Over 8 million people have decided to give their credit cards the axe this past year as reported by CNBC. CNBC gathered data from TransUnion, a credit reporting agency to evaluate what is causing consumers to turn the other cheek when it comes to credit cards.
According to the story the number of consumers with an active card fell from 70 million to 62 million in just one years time. The reasons behind this drop vary, but all surround the recession. The analysis pointed out that not all consumers got rid of their cards voluntarily, “those with low credit ratings, were believed to be without cards mostly because they were shut down by banks after payments fell behind or balances were written off.”
Americans Turn Away From Credit
A September study showed that many consumers prefer debit cards over credit cards when it comes to banking. The use of debit cards has been steadily increasing over the past few years and has now surpassed credit card usage.
The departure from credit cards is an understandable move in this economic climate as consumers become more aware of the amount of money they are spending. The new focus of consumers is to decrease their debt and increase savings.
Another factor against credit cards is the Credit Card Accountability Responsibility and Disclosure (CARD) Act instated in 2009. As different clauses of the act were enacted to protect consumers interest rates began increasing as well, hitting a nine-year high in the second quarter of 2010. High interest rates combined with the increase in American frugality is the most probable cause in the drastic drop.
Shift In Card Purpose
Along with the drop in actual credit card usage, credit card delinquencies are also decreasing meaning more Americans are able to make their payments on time.
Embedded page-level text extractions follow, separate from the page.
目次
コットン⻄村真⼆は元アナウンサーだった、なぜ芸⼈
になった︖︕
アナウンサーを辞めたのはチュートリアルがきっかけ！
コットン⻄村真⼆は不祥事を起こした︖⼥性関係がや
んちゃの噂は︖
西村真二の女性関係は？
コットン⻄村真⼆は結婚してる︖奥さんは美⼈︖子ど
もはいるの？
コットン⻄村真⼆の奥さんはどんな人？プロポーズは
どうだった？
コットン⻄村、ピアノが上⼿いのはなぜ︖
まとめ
The CNBC article still pointed out that although credit card usage is down consumers that still use credit cards are relying pretty heavily on their cards “The average card balance stood at $4,964 in the quarter. That represented a slight increase from $4,951 at the end of the second quarter, and the first quarter-over-quarter increase in a more than a year.” The increase implies that consumers are still trying to make ends meet. Credit card usage has shifted from luxury purchases, clothing and vacations to necessities including groceries, gasoline and other day to day needs.
The decrease in debt is a good sign that individuals are getting back on track in terms of budgeting, but it is not necessarily an aid to the economic recovery. Until consumer spending increases there is little hope for a fast recovery.